Manufacturing Planning in an Unpredictable World

September 9, 2022 | Iowa Manufacturing Mike O'Donnell, Iowa State University CIRAS,

Our fourth consecutive year of major uncertainty amplifies the challenge of planning in manufacturing.

Too many questions remain regarding the economy, inflation, interest rates, supply chains, and geopolitical issues to know what 2023 will look like. One technique to help prioritize is to think past the uncertainty: In 2026, what will you wish you did in 2023?
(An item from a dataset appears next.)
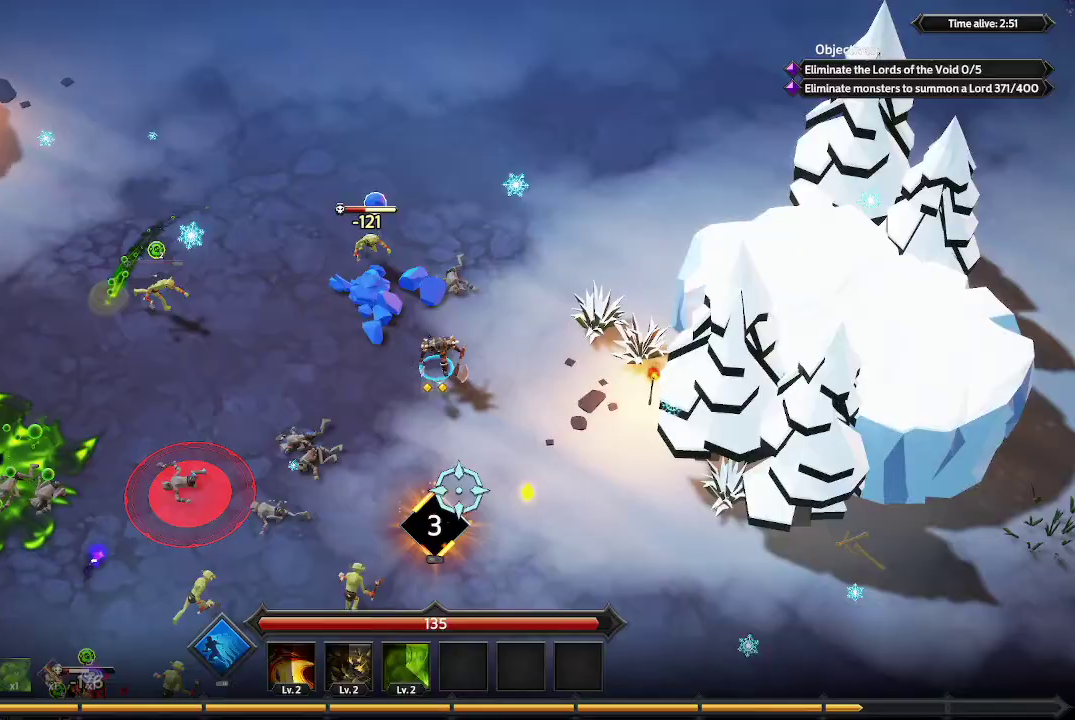
{"buttons": [], "left_stick": "down", "right_stick": "down", "events": [[100, "left_stick", "down"]]}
Our assessment of the state of manufacturing in Iowa identifies some key needs leaders need to address now to thrive in 2026:

  1. Focus your workforce efforts on two to three initiatives that you can do well. Targeted initiatives with company-wide engagement such as changing your shift policies to meet working parent needs are more effective than scattered initiatives hoping for a win.
  2. Build your leadership pipeline. There are 15% fewer Iowans between the ages of 45-55 than 55-65. As the latter group begins to retire, leaders will have to reach for less experienced people to fill key executive positions.
  3. Reprioritize Growth. Manufacturers released fewer new products and shifted away from export markets during the past two years. Re-investing in long term growth opportunities will improve resiliency.
  4. Invest in flexible technology. Technology is continuing to accelerate, so when choosing technology investments, look for solutions that are designed for connectivity and upgrades.

We may not know what 2023 has in store for manufacturing, but we do know that continuing to build your foundation will help you respond to whatever comes next.